The end of a space legend who explored the unknown fearlessly.
The US astronaut whose drive to explore the unknown saw him record the title of first man to set foot on the moon, has passed away.
Neil died at the age of 82 following complications from heart-bypass surgery he underwent earlier this month, his family said in a statement. “While we mourn the loss of a very good man, we also celebrate his remarkable life and hope that it serves as an example to young people around the world to work hard to make their dreams come true, to be willing to explore and push the limits, and to selflessly serve a cause greater than themselves,” his family said.
Born in Wapakoneta, Ohio, on August 5, 1930, Armstrong was interested in flying even as a young boy, earning his pilot’s license at age 16. In high school he excelled in science and mathematics and won a US Navy scholarship to Purdue University in Indiana, enrolling in 1947. He left after two years to become a Navy pilot, flying combat missions in the Korean War and winning three medals.
Armstrong made two trips into space, the first journey being in 1966 as commander of the Gemini 8 mission, which nearly ended in disaster, and the last one known as the Apollo 11. On June 20, 1969 as the commander of Apollo 11 Armstrong’s name went down in history books when he walked on the moon. Armstrong took four days to reach the moon and he was on the moon’s surface for two hours and 32 minutes. As he stepped onto the dusty surface, Armstrong uttered the words: “That’s one small step for [a] man, one giant leap for mankind.” Those words persist as one of his famous quotes.

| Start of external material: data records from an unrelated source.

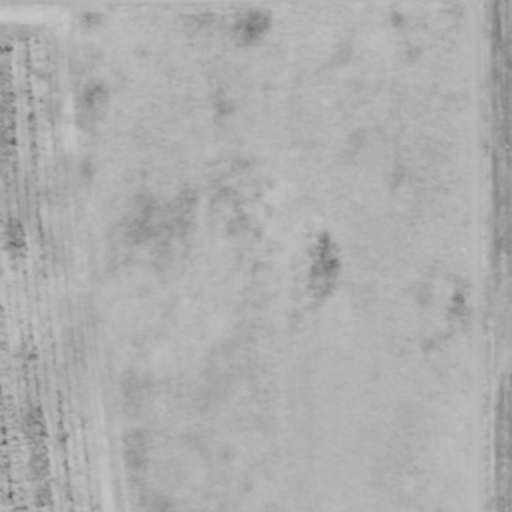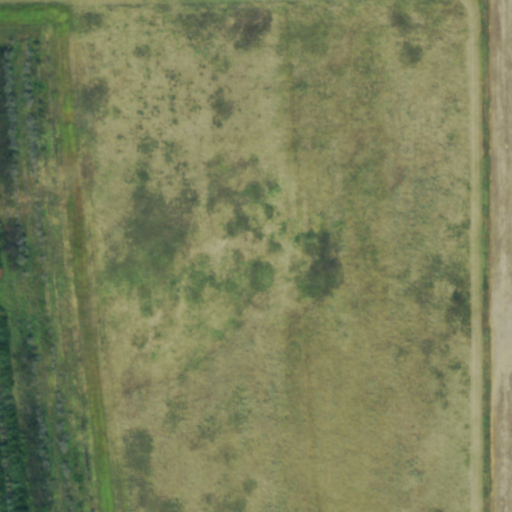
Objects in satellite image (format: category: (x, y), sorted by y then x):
crop: (501, 153)
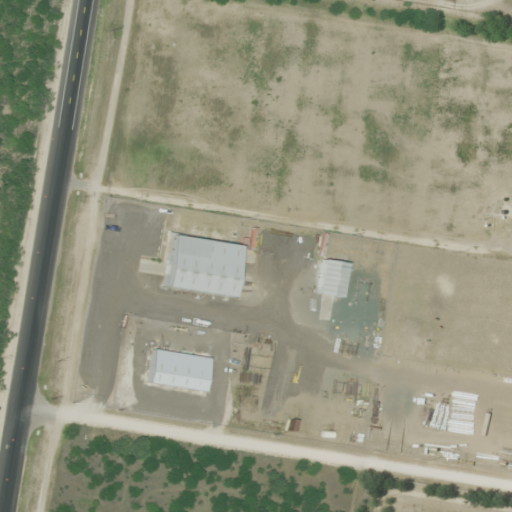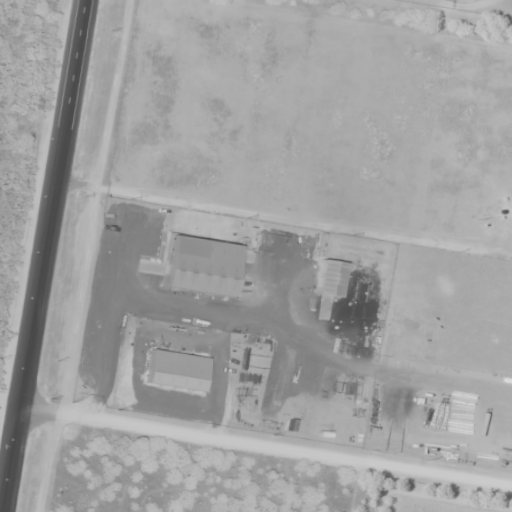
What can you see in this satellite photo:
road: (35, 113)
road: (46, 256)
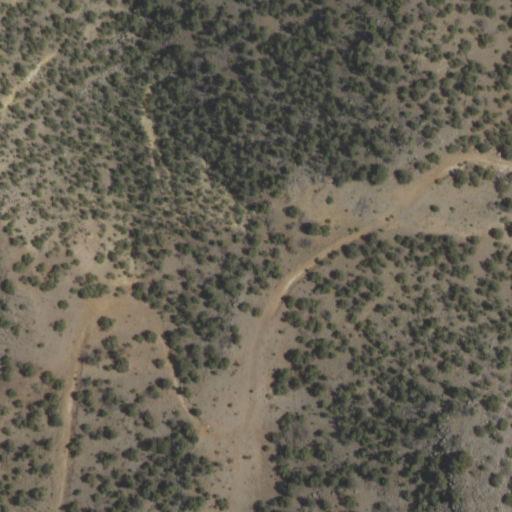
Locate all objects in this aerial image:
road: (193, 192)
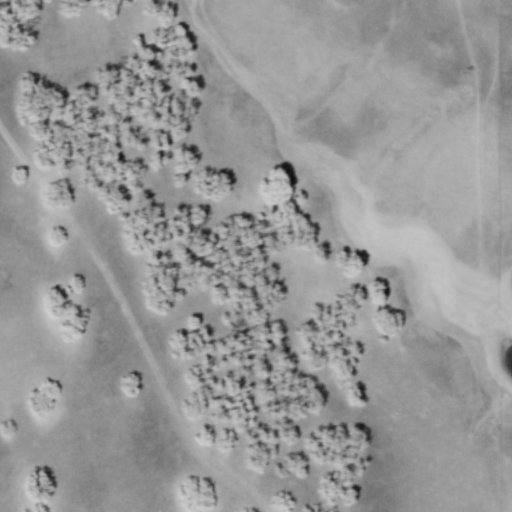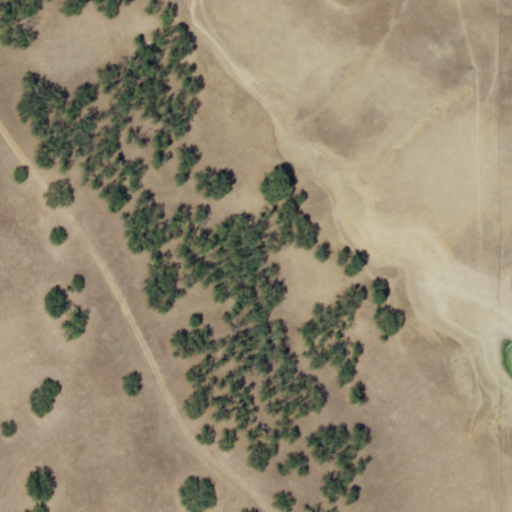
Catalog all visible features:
road: (131, 324)
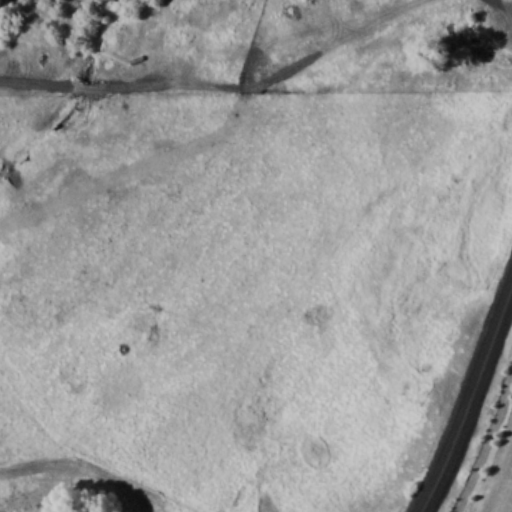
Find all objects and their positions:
road: (469, 400)
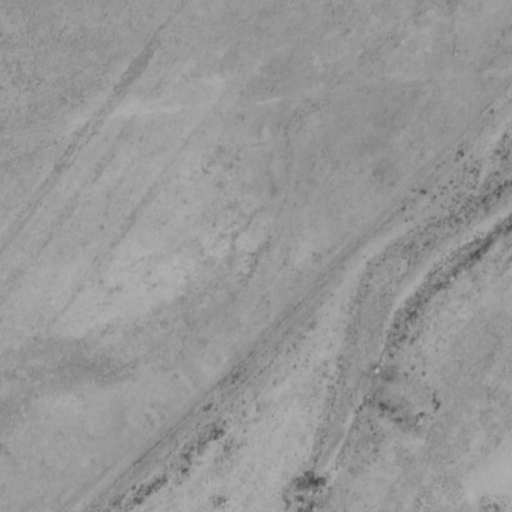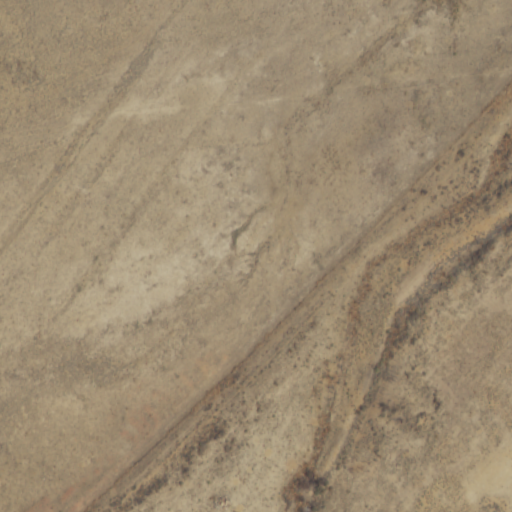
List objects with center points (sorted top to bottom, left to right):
quarry: (441, 422)
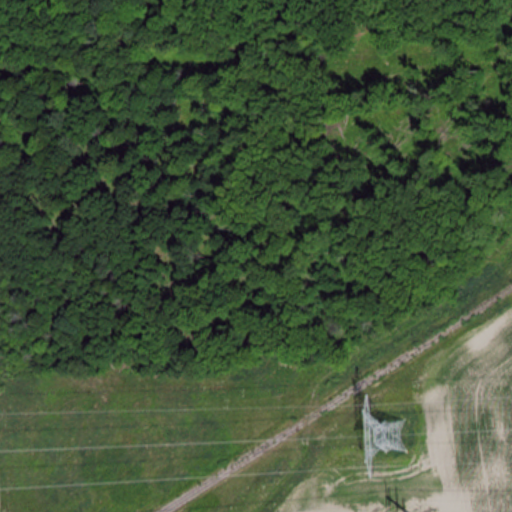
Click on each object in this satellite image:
railway: (331, 396)
power tower: (388, 436)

Armstrong was 38 years old at the time of this milestone achievement. While the world raved about his act, he didn’t paint the town red in his accomplishment. He even seemed frustrated by the acclaim it brought. “I guess we all like to be recognised not for one piece of fireworks, but for the ledger of our daily work,” Armstrong said in an interview on CBS’s 60 Minutes programme in 2005.
The Apollo 11 moon mission turned out to be Armstrong’s last space flight. The next year he was appointed to a desk job, being named NASA’s deputy associate administrator for aeronautics in the office of advanced research and technology. Armstrong’s post-Nasa life was a very private one. He was the first of three children to Stephen and Viola Armstrong. He married his college sweetheart, Janet Shearon, in 1956 and later divorced. He married again in 1994 to Carol Knight.
Armstrong studied aeronautical engineering and earned degrees from Purdue University and University of Southern California. He served in the Navy, and flew 78 combat missions during the Korean War. Armstrong is survived by his two sons, a stepson and stepdaughter, 10 grandchildren, a brother and a sister.